Residence Halls at ODU: Are they safe?

By Cristina Jerome, Shareka Jackson, and Lindsey Conner

ODU Visitation/Overnight Guest Policy

Visitation:

A visitor is defined as someone that is visiting between the hours of 10 a.m. and 11 p.m.

Residents are not permitted more than 3 visitors at any time between the hours of 10 a.m. and 11 p.m. (Visitation Period). Housing & Residence Life strongly encourage residents to use lobbies and designated community spaces when interacting with multiple guests simultaneously.

Overnight Guests:

Each resident is permitted to having only one overnight guest per night. Overnight guests are defined as guests visiting between the hours of 11 p.m. and 10 a.m. and must complete a guest registration form at the front desk. If form is not completed and turned into HRL staff by 11 p.m., the guest will not be permitted to stay. Residents, regardless of community, may not host overnight guests for more than two nights in any consecutive seven-day period without approval from professional Housing & Residence Life staff. 

                                                 -ODU Housing & R.L.

While many students living in residence halls at ODU say they feel safe, often printed guest polices are violated and police say they often have to ask non- residents to leave, especially on Friday and Saturday nights.

Students use social media to attract other people to parties.  This is how we have individuals that are not ODU students or even live in this area on campus,” said ODU Police Officer Damaso Medel.  Officer Changamire Durall agreed. “When I arrive on scene, I ask the resident to excuse everyone but any other residents.  After that, I call the R.A.  They handle the violations from there.”

Students interviewed said they felt safe from intruders in their college residences, but some were not aware that they are required to register their guests and others said that they do not always do it, or that there are many ways to get around the rules. A review of security showed the following problems in ODU-owned apartments.

  •  Apartment buildings have no central desk area to verify that each person entering is a resident
  • There are no barriers to keep intruders from following residents into an apartment building and causing harm to the building or its residents
  •  Although each building is manned with an RA for every approximate 30 residents, their role is not to monitor every person entering the building.

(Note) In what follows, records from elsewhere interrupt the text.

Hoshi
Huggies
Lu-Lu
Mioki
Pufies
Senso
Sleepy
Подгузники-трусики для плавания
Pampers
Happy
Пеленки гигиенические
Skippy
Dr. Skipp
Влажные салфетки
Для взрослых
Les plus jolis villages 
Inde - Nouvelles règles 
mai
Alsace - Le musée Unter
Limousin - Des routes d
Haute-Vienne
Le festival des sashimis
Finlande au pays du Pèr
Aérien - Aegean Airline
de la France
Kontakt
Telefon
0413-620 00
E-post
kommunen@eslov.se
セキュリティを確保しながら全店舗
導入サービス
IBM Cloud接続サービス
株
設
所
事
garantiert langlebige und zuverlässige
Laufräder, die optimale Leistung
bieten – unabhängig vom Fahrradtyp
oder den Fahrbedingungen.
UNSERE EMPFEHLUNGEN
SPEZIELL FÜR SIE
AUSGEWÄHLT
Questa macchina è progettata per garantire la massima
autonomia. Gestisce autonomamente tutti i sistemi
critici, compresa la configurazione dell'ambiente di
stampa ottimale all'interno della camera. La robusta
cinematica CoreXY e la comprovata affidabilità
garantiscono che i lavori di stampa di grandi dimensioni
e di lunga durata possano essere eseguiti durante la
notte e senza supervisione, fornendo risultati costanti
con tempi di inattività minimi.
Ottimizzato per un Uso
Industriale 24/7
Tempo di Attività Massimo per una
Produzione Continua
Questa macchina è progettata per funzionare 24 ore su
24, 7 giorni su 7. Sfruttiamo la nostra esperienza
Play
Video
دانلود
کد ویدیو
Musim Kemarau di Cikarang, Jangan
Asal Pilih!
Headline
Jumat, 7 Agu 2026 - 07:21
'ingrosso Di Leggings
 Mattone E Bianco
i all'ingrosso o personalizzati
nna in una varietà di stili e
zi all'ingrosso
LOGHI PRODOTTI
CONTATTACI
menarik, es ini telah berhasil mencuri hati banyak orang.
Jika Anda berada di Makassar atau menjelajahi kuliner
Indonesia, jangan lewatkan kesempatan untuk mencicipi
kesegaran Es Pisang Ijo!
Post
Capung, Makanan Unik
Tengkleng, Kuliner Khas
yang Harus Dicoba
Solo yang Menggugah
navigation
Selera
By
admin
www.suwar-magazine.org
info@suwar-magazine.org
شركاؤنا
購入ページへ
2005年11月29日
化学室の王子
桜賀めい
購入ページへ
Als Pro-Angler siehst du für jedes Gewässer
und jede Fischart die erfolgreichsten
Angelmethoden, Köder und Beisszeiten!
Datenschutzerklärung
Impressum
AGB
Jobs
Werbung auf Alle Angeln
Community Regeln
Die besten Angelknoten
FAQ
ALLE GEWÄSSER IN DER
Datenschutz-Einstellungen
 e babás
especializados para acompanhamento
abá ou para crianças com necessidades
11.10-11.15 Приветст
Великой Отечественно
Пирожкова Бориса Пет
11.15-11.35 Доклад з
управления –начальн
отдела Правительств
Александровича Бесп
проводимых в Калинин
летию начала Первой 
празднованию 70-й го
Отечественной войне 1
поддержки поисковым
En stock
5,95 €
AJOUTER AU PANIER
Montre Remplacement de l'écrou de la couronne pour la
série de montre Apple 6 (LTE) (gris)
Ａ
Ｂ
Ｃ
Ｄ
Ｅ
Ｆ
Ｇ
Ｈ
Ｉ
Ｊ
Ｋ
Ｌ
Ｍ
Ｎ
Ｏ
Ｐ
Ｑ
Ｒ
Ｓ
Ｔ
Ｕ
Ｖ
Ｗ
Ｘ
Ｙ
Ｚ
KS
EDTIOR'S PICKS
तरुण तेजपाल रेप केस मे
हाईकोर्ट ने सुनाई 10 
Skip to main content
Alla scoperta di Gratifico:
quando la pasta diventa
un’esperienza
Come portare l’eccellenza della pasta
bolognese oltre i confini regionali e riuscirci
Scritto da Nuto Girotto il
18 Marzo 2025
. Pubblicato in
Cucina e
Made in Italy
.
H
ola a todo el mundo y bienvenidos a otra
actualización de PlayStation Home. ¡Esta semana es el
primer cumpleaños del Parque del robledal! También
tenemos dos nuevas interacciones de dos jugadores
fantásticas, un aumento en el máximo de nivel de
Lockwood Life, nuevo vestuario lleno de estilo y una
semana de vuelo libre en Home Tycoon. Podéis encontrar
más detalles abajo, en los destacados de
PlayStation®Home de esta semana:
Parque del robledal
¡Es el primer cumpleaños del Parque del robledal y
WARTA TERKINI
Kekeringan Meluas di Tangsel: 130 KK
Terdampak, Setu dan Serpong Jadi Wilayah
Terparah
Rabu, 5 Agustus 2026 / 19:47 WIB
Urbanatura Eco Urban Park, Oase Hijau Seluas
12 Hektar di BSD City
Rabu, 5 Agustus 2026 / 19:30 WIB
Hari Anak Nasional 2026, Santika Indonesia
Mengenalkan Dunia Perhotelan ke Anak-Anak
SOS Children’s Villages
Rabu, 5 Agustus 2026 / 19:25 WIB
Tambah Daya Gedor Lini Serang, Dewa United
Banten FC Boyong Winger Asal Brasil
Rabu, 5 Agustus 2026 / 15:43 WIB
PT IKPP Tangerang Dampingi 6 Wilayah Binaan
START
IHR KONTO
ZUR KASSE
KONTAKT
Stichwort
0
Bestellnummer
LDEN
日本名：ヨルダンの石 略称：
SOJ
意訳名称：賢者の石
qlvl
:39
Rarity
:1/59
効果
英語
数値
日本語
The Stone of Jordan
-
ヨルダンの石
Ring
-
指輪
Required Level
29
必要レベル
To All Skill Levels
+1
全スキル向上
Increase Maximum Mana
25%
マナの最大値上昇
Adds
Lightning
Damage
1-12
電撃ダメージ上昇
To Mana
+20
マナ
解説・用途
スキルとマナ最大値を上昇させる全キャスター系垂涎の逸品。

When told about these flaws in security, resident Kyle Wilson said he had never thought about the dangers posed in the building.

Resident Assistant, Kaci Carter, who works for housing at ODU, said that although she enforces the guest policy, residents can get around it by having their guests in the building prior to the arrival of the Night Desk Receptionists.  These receptionists are sitting at the front desk of each residence hall except the apartments and are responsible of checking I.Ds from midnight until 5 A.M. (See attached video).

“I don’t feel as safe as other students living in traditional housing, because I am not forced to show ID or to check in with the front desk receptionists,” said Javon Hill, a resident in Powhatan apartments. “It’s hard to determine who is a student and who is not, because the apartments are open to anyone.” Students interviewed said taking extra steps to feel safe has become a norm.

Police say there have been no reports of trespassing in the residence halls. Sophomore resident of the University Village, Diamond Clarke, feels that the trespassing crimes are not being reported.  “I am always seeing people in my building that don’t seem to belong,” she said.  “It is not my place to ask them for their I.D, but I am positive that all the people that come to my building to party on the weekends do not live here.”